The restaurant downtrend will likely continue through this year, but brands can take steps to safeguard their growth.
It’s a new year, but many restaurants are looking to the future with apprehension, not enthusiasm.
The slumping sales trend of 2016 is expected to continue into at least the first quarter of 2017. In November, MarketWatch predicted that a recession in the restaurant industry was coming, citing a forecast from Moody’s Investors Service that slashed profit-growth expectations from 5–6 percent in the next 12–18 months to 2–4 percent.
But industry experts, as well as brands that have continued to grow despite the downturn, say operators can take steps to ride out these conditions.

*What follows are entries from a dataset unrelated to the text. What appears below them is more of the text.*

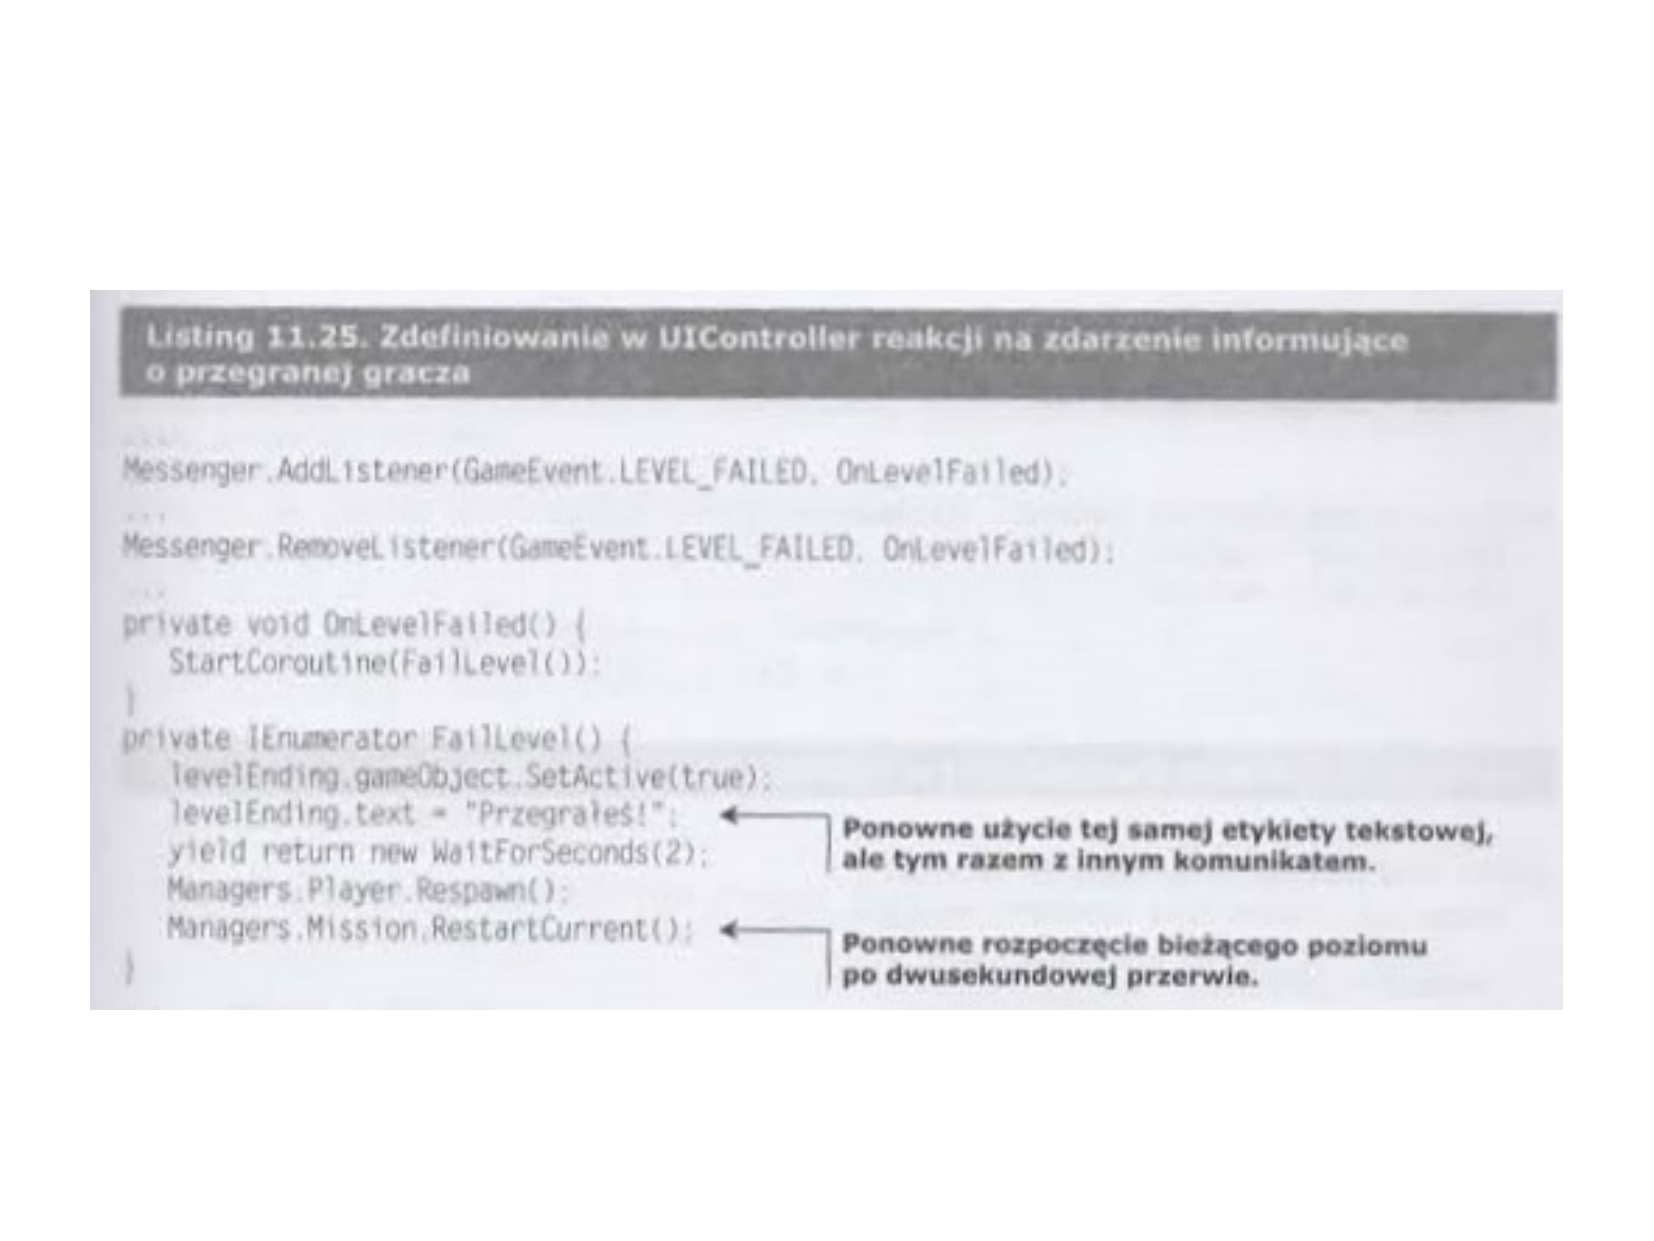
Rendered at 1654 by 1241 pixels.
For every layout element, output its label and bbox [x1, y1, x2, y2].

picture [90, 290, 1563, 1010]
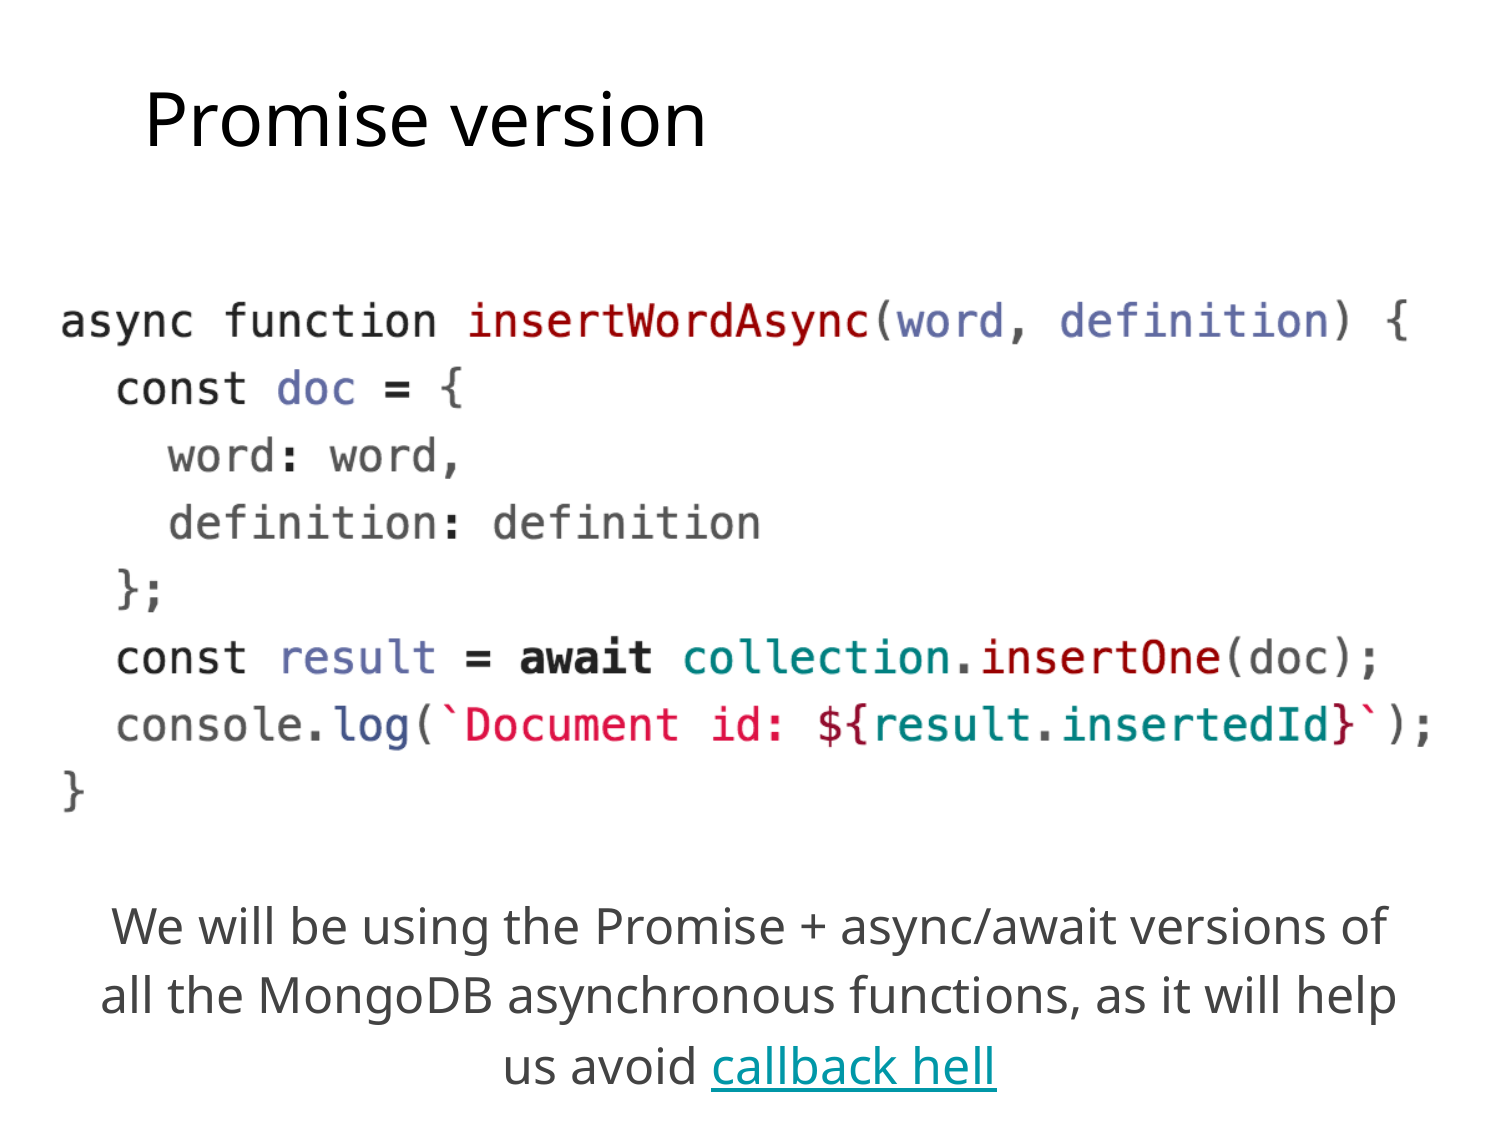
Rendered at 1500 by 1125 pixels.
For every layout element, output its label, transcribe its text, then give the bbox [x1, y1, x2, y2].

title Promise version [128, 56, 1372, 183]
picture [24, 287, 1475, 838]
list We will be using the Promise + async/await versions of all the MongoDB asynchronous functions, as it will help us avoid callback hell [75, 870, 1425, 1044]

“I know a lot of people in the restaurant industry are down, but this was one of our best years,” says Doug Koegeboehn, chief marketing officer at Wienerschnitzel, of 2016. Last year marked the brand’s fifth consecutive year of improving sales, and Koegeboehn expects the growth to continue.
Tennessee-based Captain D’s has had similar success, reporting its 20th consecutive quarter of strong same-store sales growth in 2016’s Q4.
Both Captain D’s and Wienerschnitzel attribute their success to differentiation of product, brand, and experience. For Captain D’s, items like $4.99 meal deals with whole-muscle proteins, two sides, and hush puppies help the brand stand out.